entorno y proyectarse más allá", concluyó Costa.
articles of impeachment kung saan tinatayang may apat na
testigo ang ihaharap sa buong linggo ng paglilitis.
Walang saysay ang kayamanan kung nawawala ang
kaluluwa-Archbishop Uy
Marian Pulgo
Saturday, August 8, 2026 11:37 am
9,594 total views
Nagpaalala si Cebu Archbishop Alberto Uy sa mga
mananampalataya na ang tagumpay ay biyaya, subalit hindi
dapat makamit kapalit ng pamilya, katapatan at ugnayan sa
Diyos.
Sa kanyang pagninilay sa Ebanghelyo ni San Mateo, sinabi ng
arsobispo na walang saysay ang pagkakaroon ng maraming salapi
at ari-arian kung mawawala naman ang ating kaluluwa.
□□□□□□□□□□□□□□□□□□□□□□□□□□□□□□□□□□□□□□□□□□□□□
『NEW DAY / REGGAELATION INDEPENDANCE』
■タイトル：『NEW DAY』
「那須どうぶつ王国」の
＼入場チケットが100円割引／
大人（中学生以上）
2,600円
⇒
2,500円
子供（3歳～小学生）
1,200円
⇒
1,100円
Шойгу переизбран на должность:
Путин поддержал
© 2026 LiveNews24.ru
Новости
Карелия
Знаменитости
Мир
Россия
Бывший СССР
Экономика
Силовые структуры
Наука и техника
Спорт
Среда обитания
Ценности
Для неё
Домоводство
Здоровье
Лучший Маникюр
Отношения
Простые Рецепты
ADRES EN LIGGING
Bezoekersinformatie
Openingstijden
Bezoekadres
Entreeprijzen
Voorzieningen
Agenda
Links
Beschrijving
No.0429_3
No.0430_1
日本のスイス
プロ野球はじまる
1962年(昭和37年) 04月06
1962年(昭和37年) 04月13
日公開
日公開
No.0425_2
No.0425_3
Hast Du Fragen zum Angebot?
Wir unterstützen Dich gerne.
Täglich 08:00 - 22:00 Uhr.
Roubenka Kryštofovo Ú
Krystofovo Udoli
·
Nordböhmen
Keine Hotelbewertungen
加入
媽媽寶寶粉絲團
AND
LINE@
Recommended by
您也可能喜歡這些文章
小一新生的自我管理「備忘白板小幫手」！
---*---
INSTRUCTION
Output the text of the listing line by line, in its original order, with no changes to any characters.

SOLUTION TO THIS PROBLEM
entorno y proyectarse más allá", concluyó Costa.
articles of impeachment kung saan tinatayang may apat na
testigo ang ihaharap sa buong linggo ng paglilitis.
Walang saysay ang kayamanan kung nawawala ang
kaluluwa-Archbishop Uy
Marian Pulgo
Saturday, August 8, 2026 11:37 am
9,594 total views
Nagpaalala si Cebu Archbishop Alberto Uy sa mga
mananampalataya na ang tagumpay ay biyaya, subalit hindi
dapat makamit kapalit ng pamilya, katapatan at ugnayan sa
Diyos.
Sa kanyang pagninilay sa Ebanghelyo ni San Mateo, sinabi ng
arsobispo na walang saysay ang pagkakaroon ng maraming salapi
at ari-arian kung mawawala naman ang ating kaluluwa.
□□□□□□□□□□□□□□□□□□□□□□□□□□□□□□□□□□□□□□□□□□□□□
『NEW DAY / REGGAELATION INDEPENDANCE』
■タイトル：『NEW DAY』
「那須どうぶつ王国」の
＼入場チケットが100円割引／
大人（中学生以上）
2,600円
⇒
2,500円
子供（3歳～小学生）
1,200円
⇒
1,100円
Шойгу переизбран на должность:
Путин поддержал
© 2026 LiveNews24.ru
Новости
Карелия
Знаменитости
Мир
Россия
Бывший СССР
Экономика
Силовые структуры
Наука и техника
Спорт
Среда обитания
Ценности
Для неё
Домоводство
Здоровье
Лучший Маникюр
Отношения
Простые Рецепты
ADRES EN LIGGING
Bezoekersinformatie
Openingstijden
Bezoekadres
Entreeprijzen
Voorzieningen
Agenda
Links
Beschrijving
No.0429_3
No.0430_1
日本のスイス
プロ野球はじまる
1962年(昭和37年) 04月06
1962年(昭和37年) 04月13
日公開
日公開
No.0425_2
No.0425_3
Hast Du Fragen zum Angebot?
Wir unterstützen Dich gerne.
Täglich 08:00 - 22:00 Uhr.
Roubenka Kryštofovo Ú
Krystofovo Udoli
·
Nordböhmen
Keine Hotelbewertungen
加入
媽媽寶寶粉絲團
AND
LINE@
Recommended by
您也可能喜歡這些文章
小一新生的自我管理「備忘白板小幫手」！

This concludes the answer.